責任主編:陳韋綸
媽祖田居民與慈祐宮之間的土地糾紛,歷史長達兩百年以上,而今天慈祐宮最有利的證據,就是現在還懸掛在宮內的兩方「天后宮嗣田匾」,其中1790(清乾隆55)年,由淡水廳同知袁秉義所立的匾,記載了李武侯與李維芝兩人將得(怎麼得的?)自原住民頭目茅飽琬的「九芎林山埔」獻給慈祐宮。
九芎林山埔是哪裡?
製圖:孫窮理、陳韋綸。
袁秉義立此匾的原因,就是這塊地方發生產權糾紛,經過新莊巡檢周書鳳判決之後,確立慈祐宮業主的地位。
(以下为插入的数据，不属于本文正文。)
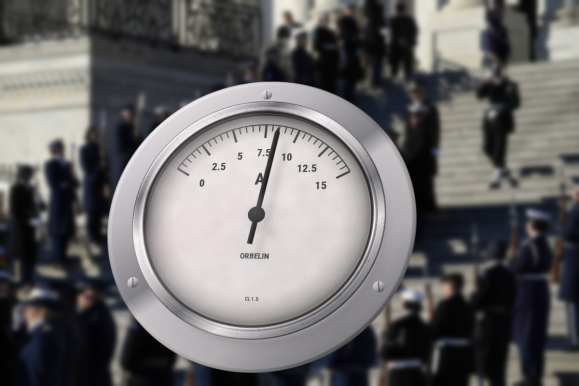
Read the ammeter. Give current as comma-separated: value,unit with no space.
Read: 8.5,A
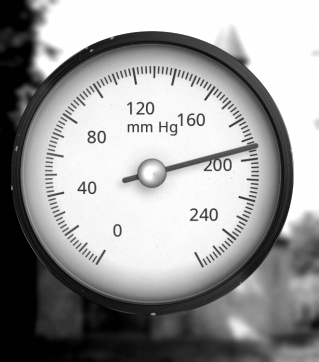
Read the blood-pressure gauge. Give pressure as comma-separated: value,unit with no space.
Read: 194,mmHg
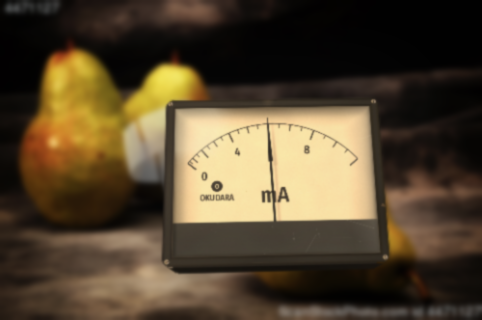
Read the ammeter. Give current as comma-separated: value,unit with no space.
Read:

1831(清道光11)年,李氏後人李中花想向慈祐宮取回先祖獻給他們的「九芎林山埔」土地,艋舺縣承趙秉湘再度判決慈祐宮勝訴,淡水廳同知李嗣鄴於是又立了第二塊匾,確認這件事。
第一個爭議點出來了,到底「九芎林山埔」是不是就是今天的土城媽祖田呢?慈佑宮當然認為「是」;普安堂則指出,乾隆55年的匾另有記載「新莊司周(書鳳),勘明墾成熟田十甲餘」,認為李武侯、李維芝獻的地,只有十甲多一點,並不是今天媽祖田三百甲廣大的山林,而且「九芎林山埔」指的也不是今天的媽祖田。
1684(清康熙23)年,清政府將台灣納入版圖,將明鄭時期遺留的土地分發給墾戶,也開啟了台灣「大小租」的歷史,領得大片土地的大租戶將土地「贌」給小租戶,而小租戶面對廣大的未開墾土地,也沒有能力自己開墾,於是再將土地轉「贌」給更多的佃農,隨著海禁解除,來台漢人日增,「大小租」制度構成了台灣土地「一地二主」的特殊現象。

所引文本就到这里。